Like so many others, I was transfixed with Maynard’s bravery in opening herself up to scrutiny and criticism. I put myself in her place and wondered what I would have done in the same situation. As a veterinarian who routinely helps people gently end the lives of pets suffering from terminal disease, the idea is not as challenging to me as it is to many. Especially with brain cancer- something that can rob you of the essence of who you are, turn you into someone else, snaking its way without order or reason through your control panel until your body can no longer hang on.
It is, to me, one of the most petrifying propositions out there.
So when my own young and vibrant mother was diagnosed with the very same cancer not five months after Maynard’s death, I fell to my knees and cried with grief, with anger, and above all with terror. For we, too, live in California, and my mother’s delicate health by the time she was diagnosed did not allow us the luxury of moving anywhere. Three weeks before her diagnosis, she was hiking though Red Rock. Three weeks after, she was bedbound. It happened that quickly.
I found myself preoccupied with fear for my mother, and worry about what I might do if her pain and suffering were unable to be controlled. Hospice and palliative care is excellent, but even that has its limits. People I thought were my friends sent me all sorts of horror stories they have heard about this cancer, expressing remorse at the news and the hope that my mother, ever so dignified, would not be one who would lose it all in the fugue of neoplasia.
I am really good at delivering an easy death. I have access to drugs no one else can get, and they are remarkable. We can give them to dogs and cats and rats and horses, but not to people. People have to ride it out on cocktails with middling degrees of efficacy. Our own perceptions make it worse: more than half of palliative care professionals have been accused of “euthanasia or murder” by providing adequate palliation to dying people, because euthanasia for a pet is mercy but for a human is dastardly.
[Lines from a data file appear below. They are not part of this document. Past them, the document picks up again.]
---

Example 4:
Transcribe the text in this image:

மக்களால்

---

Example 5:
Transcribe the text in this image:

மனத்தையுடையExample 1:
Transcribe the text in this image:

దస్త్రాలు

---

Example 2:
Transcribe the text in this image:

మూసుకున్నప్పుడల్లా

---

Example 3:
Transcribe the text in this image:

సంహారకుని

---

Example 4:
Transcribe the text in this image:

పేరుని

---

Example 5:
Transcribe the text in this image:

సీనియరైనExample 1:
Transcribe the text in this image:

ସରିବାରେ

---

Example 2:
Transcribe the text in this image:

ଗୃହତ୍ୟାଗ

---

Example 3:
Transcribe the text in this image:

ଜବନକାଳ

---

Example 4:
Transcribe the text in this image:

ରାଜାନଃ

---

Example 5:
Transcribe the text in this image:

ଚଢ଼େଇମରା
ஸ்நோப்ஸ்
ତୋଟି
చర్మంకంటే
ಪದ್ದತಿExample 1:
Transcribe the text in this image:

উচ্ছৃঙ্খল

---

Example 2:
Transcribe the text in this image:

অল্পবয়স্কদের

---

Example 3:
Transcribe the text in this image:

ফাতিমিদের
We have a long way to go in how we think of these things.
Fearing the Loss of Control
Instead of concentrating on my time with my mother, I spent most of it worrying- what would I do if the meds stopped working? How would I respond if she asked me to help her die? How could I refuse? How could I say yes? I had no reassurance that the necessary tools to control the situation were in my toolbox, and that took away from so many little moments I wish I could have back.
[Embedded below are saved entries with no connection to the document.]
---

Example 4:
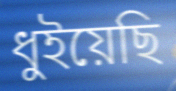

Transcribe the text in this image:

ধুইয়েছি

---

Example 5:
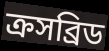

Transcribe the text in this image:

ক্রসব্রিড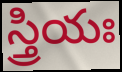
స్త్రియః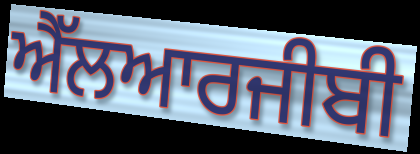
ਐੱਲਆਰਜੀਬੀ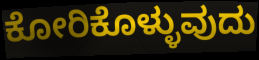
ಕೋರಿಕೊಳ್ಳುವುದು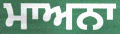
ਮਾਅਨਾ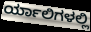
ರ್ಯಾಲಿಗಳಲ್ಲಿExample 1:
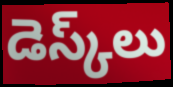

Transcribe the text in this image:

డెస్క్‌లు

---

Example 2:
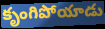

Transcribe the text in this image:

కృంగిపోయాడు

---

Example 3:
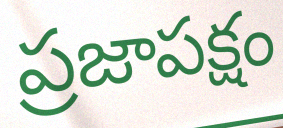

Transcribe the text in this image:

ప్రజాపక్షం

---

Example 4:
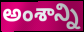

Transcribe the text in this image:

అంశాన్ని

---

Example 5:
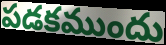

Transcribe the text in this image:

పడకముందు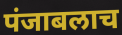
पंजाबलाचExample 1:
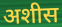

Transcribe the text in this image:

अशीस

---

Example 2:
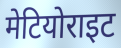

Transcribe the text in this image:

मेटियोराइट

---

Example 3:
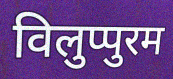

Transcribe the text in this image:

विलुप्पुरम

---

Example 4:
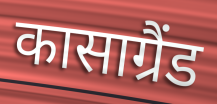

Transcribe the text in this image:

कासाग्रैंड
In the end, my mother’s cancer took mercy on her. She died quickly, as she wished, and never once complained of pain. She forgot things, felt sleepy, and drifted off oh so gently into that good night. It was a blessing, strange as it sounds. She willed herself to progress the way she wanted.
Had we been given access to life ending drugs, she would likely have filled the prescription.
Had she filled the prescription, secure in the knowledge that she had some control, she would not have taken them. There is no doubt in my mind. She didn’t need them. It doesn’t change my mind one bit as to their necessity, doesn’t make me any less inclined to cheer this new law and fight any who would seek its appeal. It would not have changed the medicine, but it would have changed the emotion, the fear, and the terror.
Because it’s not the inevitability of the outcome that matters in these situations, it’s the little bits of control we are given in times where so much of it has been taken away.
And that would have changed so much.